AIM OF THE EXERCISE: Pictures in the records are to be excluded from an otherwise exact copy.

Dataset items:
^^^^^^^^^^^^^^^^
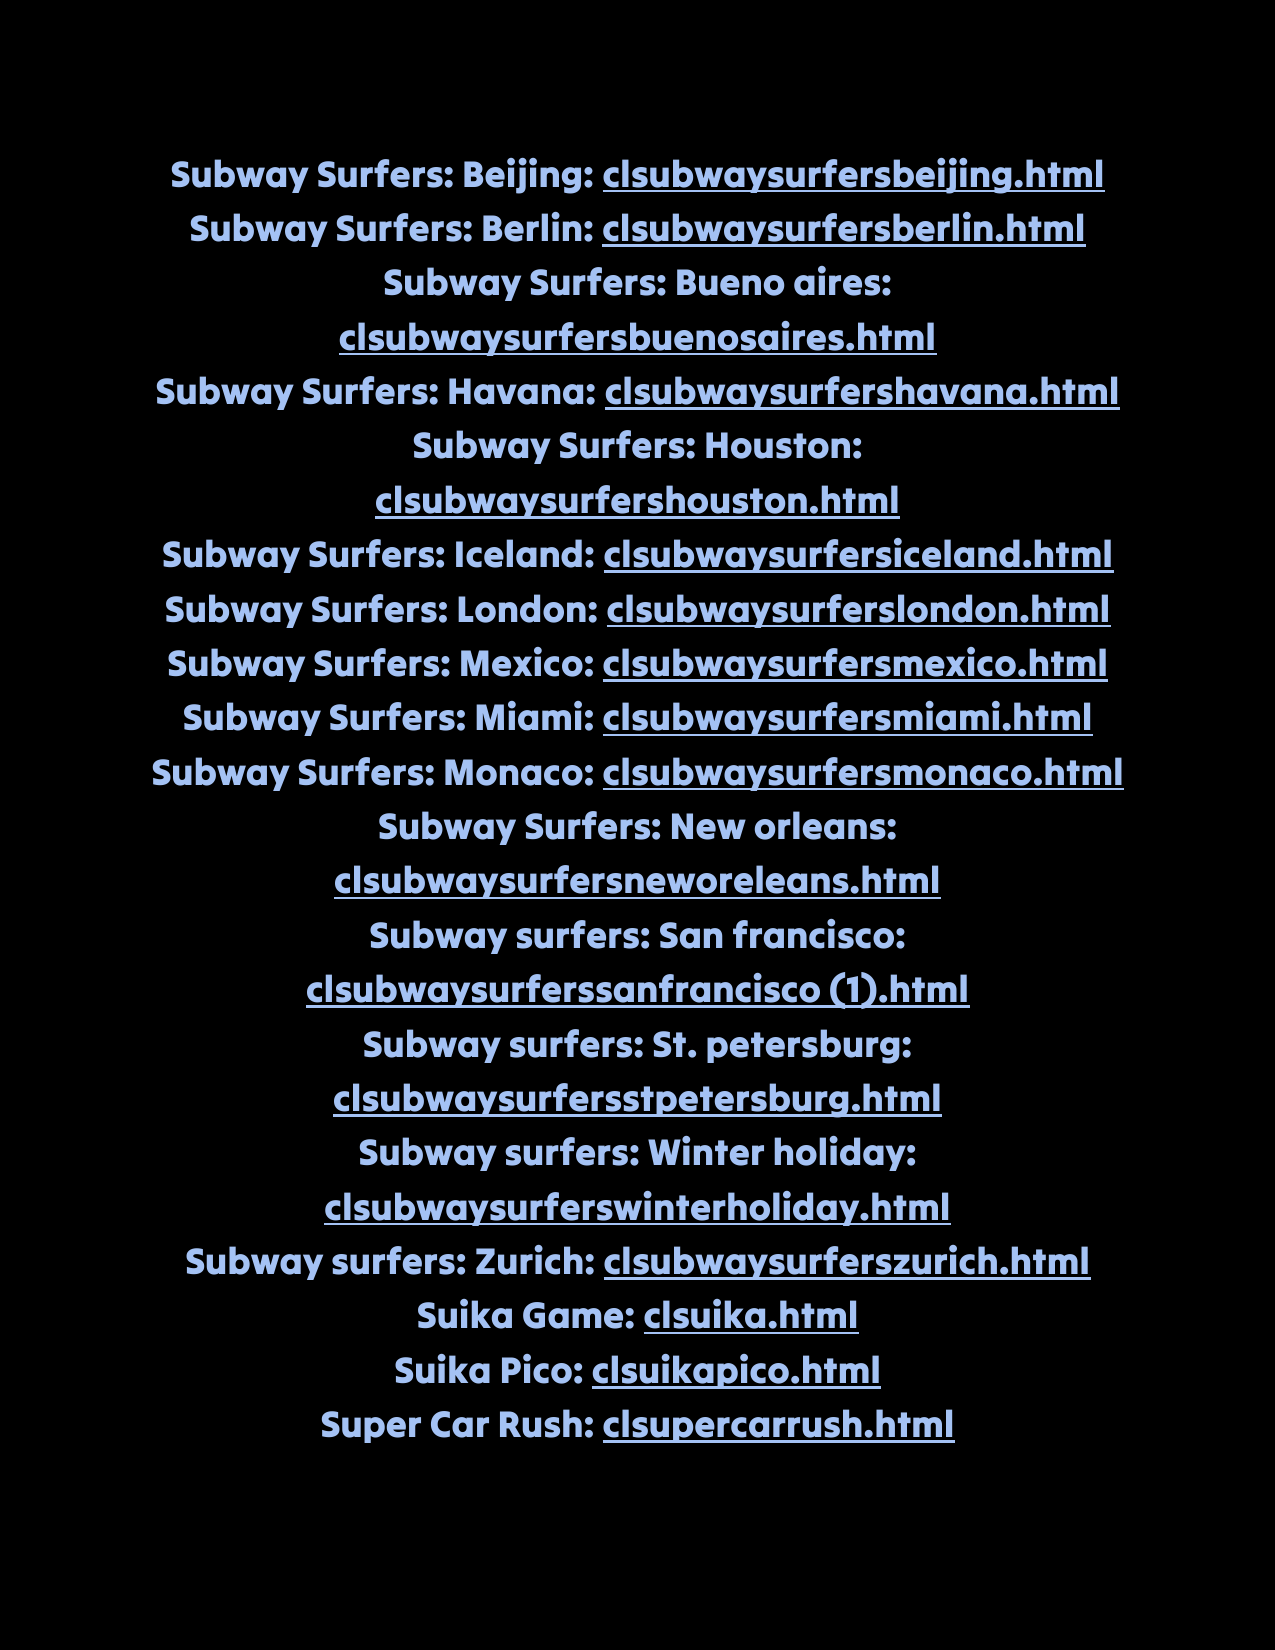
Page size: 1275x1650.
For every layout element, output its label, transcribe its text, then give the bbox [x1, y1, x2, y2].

text Suika Game: clsuika.html [150, 1292, 1125, 1339]
text Subway Surfers: Havana: clsubwaysurfershavana.html [150, 367, 1125, 415]
text Subway surfers: San francisco: clsubwaysurferssanfrancisco (1).html [150, 911, 1125, 1013]
text Subway Surfers: Iceland: clsubwaysurfersiceland.html [150, 531, 1125, 578]
text Super Car Rush: clsupercarrush.html [150, 1401, 1125, 1448]
text Subway surfers: Zurich: clsubwaysurferszurich.html [150, 1237, 1125, 1285]
text Subway Surfers: Beijing: clsubwaysurfersbeijing.html [150, 150, 1125, 197]
text Subway surfers: Winter holiday: clsubwaysurferswinterholiday.html [150, 1129, 1125, 1230]
text Subway Surfers: Monaco: clsubwaysurfersmonaco.html [150, 748, 1125, 795]
text Subway Surfers: New orleans: clsubwaysurfersneworeleans.html [150, 802, 1125, 904]
text Subway Surfers: Bueno aires: clsubwaysurfersbuenosaires.html [150, 259, 1125, 360]
text Subway Surfers: Mexico: clsubwaysurfersmexico.html [150, 639, 1125, 687]
text Suika Pico: clsuikapico.html [150, 1346, 1125, 1393]
text Subway Surfers: London: clsubwaysurferslondon.html [150, 585, 1125, 632]
text Subway Surfers: Miami: clsubwaysurfersmiami.html [150, 694, 1125, 741]
text Subway Surfers: Houston: clsubwaysurfershouston.html [150, 422, 1125, 523]
text Subway Surfers: Berlin: clsubwaysurfersberlin.html [150, 204, 1125, 252]
text Subway surfers: St. petersburg: clsubwaysurfersstpetersburg.html [150, 1020, 1125, 1122]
^^^^^^^^^^^^^^^^
RESPONSE TO THE EXERCISE:
Page size: 1275x1650.
For every layout element, output its label, transcribe its text, then give the bbox [x1, y1, x2, y2].

text Suika Game: clsuika.html [150, 1292, 1125, 1339]
text Subway Surfers: Havana: clsubwaysurfershavana.html [150, 367, 1125, 415]
text Subway surfers: San francisco: clsubwaysurferssanfrancisco (1).html [150, 911, 1125, 1013]
text Subway Surfers: Iceland: clsubwaysurfersiceland.html [150, 531, 1125, 578]
text Super Car Rush: clsupercarrush.html [150, 1401, 1125, 1448]
text Subway surfers: Zurich: clsubwaysurferszurich.html [150, 1237, 1125, 1285]
text Subway Surfers: Beijing: clsubwaysurfersbeijing.html [150, 150, 1125, 197]
text Subway surfers: Winter holiday: clsubwaysurferswinterholiday.html [150, 1129, 1125, 1230]
text Subway Surfers: Monaco: clsubwaysurfersmonaco.html [150, 748, 1125, 795]
text Subway Surfers: New orleans: clsubwaysurfersneworeleans.html [150, 802, 1125, 904]
text Subway Surfers: Bueno aires: clsubwaysurfersbuenosaires.html [150, 259, 1125, 360]
text Subway Surfers: Mexico: clsubwaysurfersmexico.html [150, 639, 1125, 687]
text Suika Pico: clsuikapico.html [150, 1346, 1125, 1393]
text Subway Surfers: London: clsubwaysurferslondon.html [150, 585, 1125, 632]
text Subway Surfers: Miami: clsubwaysurfersmiami.html [150, 694, 1125, 741]
text Subway Surfers: Houston: clsubwaysurfershouston.html [150, 422, 1125, 523]
text Subway Surfers: Berlin: clsubwaysurfersberlin.html [150, 204, 1125, 252]
text Subway surfers: St. petersburg: clsubwaysurfersstpetersburg.html [150, 1020, 1125, 1122]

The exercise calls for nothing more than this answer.